> **Text for analysis**:
Caroline Glick: Trump Must Respond to Putin’s Double-Cross in Syria

White House hunts leaker after Trump congratulates Putin
SPUTNIK/AFP/File Mikhail KLIMENTYEV

President Donald Trump will soon meet with Russian President Vladimir Putin. When he does, he must respond to a challenge Putin threw down in Syria, on the heels of Trump’s diplomatic breakthrough with North Korea.

How Trump and his administration respond to that challenge will affect not only the future of U.S.-Russian relations, but also Trump’s ability to operate credibly on the international stage. And, more acutely, it will impact the prospect for a major war in the Middle East.

Last July, despite nearly desperate Israeli opposition, Trump and Putin concluded a ceasefire accord regarding southern Syria. Jordan was also a party to the deal.

On Saturday, in a highly destabilizing and contemptuous move, Putin threw the deal into the garbage can.

The deal, the “Memorandum of Principle for De-escalation in Southern Syria” had three main components.

First, it defined the area of southern Syria below Quneitra and Suwayda as an “exclusion zone” for fighters of “non-Syrian origin,” including Iranian forces and their proxies, and fighters linked to al Qaeda and the so-called Islamic State.

Second, the deal called for maintaining existing governance and security arrangements in opposition-held areas in southwestern Syria. In other words, it barred the Syrian regime from seeking to retake the border area with Jordan and Israel.

Finally, it called for unimpeded access for humanitarian aid workers and the creation of conditions to allow the 650,000 Syrian refugees in Jordan to begin to return home.

On Saturday night, Russian aircraft, in support of Syrian artillery and barrel bomb assaults, began attacking rebel enclaves along Syria’s borders with Israel and Jordan. According to the UN, 45,000 civilians in the Deraa area fled their homes between Saturday night and Tuesday. Jordan, fearing another massive influx of Syrian refugees to its territory, announced it will not accept any of the displaced.

The ceasefire deal was the work of then-Secretary of State Rex Tillerson and then-National Security Advisor H.R. McMaster. McMaster hailed the deal as “an important step forward” towards achieving the goal of “defeating ISIS, helping to end the conflict in Syria, reducing suffering, and enabling people to return to their homes.”

McMaster said de-escalation zones were a “priority for the United States, and we’re encouraged by the progress made to reach this agreement.”

> **Tasks to complete**:
A: Reproduce the Syria ceasefire article word for word, starting at "The deal, the" and going up to and including "to return home.".
B: Render this sentence from the Syria ceasefire article in Spanish: "On Saturday, in a highly destabilizing and contemptuous move, Putin threw the deal into the garbage can."
The entries come from a different source than the Syria ceasefire article.

(Extracted page text data)
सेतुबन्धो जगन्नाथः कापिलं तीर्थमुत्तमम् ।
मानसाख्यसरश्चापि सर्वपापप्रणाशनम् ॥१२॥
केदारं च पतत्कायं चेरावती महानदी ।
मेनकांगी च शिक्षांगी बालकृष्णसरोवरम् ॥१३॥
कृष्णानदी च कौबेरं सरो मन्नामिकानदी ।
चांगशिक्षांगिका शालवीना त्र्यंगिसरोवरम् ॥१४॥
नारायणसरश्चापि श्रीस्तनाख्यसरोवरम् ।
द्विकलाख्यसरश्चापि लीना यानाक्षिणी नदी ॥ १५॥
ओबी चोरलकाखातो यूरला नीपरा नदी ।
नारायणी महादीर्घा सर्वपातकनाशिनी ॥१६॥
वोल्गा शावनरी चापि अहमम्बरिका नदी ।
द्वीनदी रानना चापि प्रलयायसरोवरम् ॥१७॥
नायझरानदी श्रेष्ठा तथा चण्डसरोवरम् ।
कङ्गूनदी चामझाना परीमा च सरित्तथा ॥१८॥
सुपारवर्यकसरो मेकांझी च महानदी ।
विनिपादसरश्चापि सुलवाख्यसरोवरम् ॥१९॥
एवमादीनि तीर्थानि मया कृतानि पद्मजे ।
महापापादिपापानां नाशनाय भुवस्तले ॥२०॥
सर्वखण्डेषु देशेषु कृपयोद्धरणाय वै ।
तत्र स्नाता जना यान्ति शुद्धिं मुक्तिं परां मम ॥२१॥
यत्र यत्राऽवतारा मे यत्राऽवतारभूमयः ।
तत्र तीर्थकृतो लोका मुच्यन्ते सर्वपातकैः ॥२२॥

> **Task results**:
A:
The deal, the “Memorandum of Principle for De-escalation in Southern Syria” had three main components.

First, it defined the area of southern Syria below Quneitra and Suwayda as an “exclusion zone” for fighters of “non-Syrian origin,” including Iranian forces and their proxies, and fighters linked to al Qaeda and the so-called Islamic State.

Second, the deal called for maintaining existing governance and security arrangements in opposition-held areas in southwestern Syria. In other words, it barred the Syrian regime from seeking to retake the border area with Jordan and Israel.

Finally, it called for unimpeded access for humanitarian aid workers and the creation of conditions to allow the 650,000 Syrian refugees in Jordan to begin to return home.

B: El sábado, en una maniobra sumamente desestabilizadora y despectiva, Putin tiró el acuerdo a la basura.